There is a love that feels like peacefulness, a love that feels like yearning, a love of bubbling-over joy, and a love that evokes eroticism. Love can feel clearly directed and specific, or it can be as vast and expansive as the cosmos. My love of cake is not the same as my love for my beloved, which is not the same as the love I have for my parents, or for my best friend, or for the ocean. Yet I feel passionately about all of those things. And within each of those forms and variations of love there are infinite nuances of experience.

Love resides not in the object but in the subject. It is not something to pursue or look for anywhere outside of yourself. This is not to say that you can’t find love with someone or something else. But it is the word with that makes all of the difference. You have to connect to the experience of love within to receive love from anything in the external world. And then maybe you don’t receive it in the way or form that you wanted, which feels surprising, interesting, or lousy, but it doesn’t change the fact that love is still there, because the love resides in you. The feeling of love, the ability to love is always present, while the object of your love and the texture of your love shift, change and diversify.

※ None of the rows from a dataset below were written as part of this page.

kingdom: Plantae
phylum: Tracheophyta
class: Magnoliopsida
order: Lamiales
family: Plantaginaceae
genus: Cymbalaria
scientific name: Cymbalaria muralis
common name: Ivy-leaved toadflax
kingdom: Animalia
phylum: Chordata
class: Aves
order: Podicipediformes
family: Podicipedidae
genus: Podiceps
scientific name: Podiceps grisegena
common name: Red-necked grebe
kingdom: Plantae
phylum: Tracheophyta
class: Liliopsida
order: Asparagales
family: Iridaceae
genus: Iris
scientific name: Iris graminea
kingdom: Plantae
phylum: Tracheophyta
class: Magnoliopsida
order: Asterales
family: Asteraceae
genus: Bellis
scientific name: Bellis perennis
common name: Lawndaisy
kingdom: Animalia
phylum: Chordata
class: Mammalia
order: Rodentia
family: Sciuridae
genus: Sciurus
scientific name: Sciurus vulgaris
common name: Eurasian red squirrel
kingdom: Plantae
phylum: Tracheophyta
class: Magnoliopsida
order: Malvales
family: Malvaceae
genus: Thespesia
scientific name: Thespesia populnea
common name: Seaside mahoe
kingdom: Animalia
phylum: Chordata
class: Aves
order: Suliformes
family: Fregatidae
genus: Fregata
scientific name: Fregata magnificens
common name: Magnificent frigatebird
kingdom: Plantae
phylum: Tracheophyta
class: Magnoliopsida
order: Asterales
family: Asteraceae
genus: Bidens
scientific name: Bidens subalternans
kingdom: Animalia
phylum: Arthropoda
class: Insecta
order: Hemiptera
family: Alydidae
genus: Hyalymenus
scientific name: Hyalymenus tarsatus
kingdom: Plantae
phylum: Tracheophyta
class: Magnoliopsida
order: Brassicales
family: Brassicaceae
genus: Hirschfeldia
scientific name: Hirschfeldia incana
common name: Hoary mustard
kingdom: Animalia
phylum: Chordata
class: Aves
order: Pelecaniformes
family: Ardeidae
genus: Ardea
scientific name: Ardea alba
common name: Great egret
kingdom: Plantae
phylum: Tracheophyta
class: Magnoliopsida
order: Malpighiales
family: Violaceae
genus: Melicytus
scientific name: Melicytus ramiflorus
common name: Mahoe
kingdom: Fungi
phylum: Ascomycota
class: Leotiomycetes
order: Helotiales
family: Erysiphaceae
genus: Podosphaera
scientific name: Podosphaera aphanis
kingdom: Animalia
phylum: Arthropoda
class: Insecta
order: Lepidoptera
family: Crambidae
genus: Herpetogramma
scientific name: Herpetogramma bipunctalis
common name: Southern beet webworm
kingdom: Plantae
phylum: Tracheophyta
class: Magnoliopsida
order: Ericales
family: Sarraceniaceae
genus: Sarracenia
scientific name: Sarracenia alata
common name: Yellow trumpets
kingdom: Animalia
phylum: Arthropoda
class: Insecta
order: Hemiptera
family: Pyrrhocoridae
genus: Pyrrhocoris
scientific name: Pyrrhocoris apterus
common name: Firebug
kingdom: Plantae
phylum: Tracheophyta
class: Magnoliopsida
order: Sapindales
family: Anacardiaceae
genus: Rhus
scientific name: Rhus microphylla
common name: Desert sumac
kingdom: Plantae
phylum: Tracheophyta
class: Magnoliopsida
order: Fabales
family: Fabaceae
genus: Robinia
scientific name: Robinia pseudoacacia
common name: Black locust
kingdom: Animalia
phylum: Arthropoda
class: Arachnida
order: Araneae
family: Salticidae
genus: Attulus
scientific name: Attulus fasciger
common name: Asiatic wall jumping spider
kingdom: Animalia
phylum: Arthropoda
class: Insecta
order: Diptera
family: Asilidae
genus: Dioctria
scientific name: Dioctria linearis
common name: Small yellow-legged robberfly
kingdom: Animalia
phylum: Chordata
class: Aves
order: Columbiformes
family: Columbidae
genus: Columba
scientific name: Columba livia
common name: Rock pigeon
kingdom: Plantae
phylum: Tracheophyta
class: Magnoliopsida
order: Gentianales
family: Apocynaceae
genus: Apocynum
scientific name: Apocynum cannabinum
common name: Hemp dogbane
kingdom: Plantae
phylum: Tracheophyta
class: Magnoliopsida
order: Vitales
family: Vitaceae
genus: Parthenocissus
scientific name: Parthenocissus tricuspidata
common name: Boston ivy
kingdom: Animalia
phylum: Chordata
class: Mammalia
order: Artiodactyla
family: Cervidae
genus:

Love offers us an intensity of experience that dives deeply into the Rasas, showing us how vast and diverse our capacity for love really is. If that flavor of love were not a part of you, you wouldn’t even be able to recognize it. So something from the outside evoked the love that was already present within you. And regardless of what happens on the outside, that flavor of love is always there.

Try this: Take a moment to think of what you really love and whom you really love. Observe the flavors or textures of each of those particular loves. Then recognize how each one of them is an aspect of your self.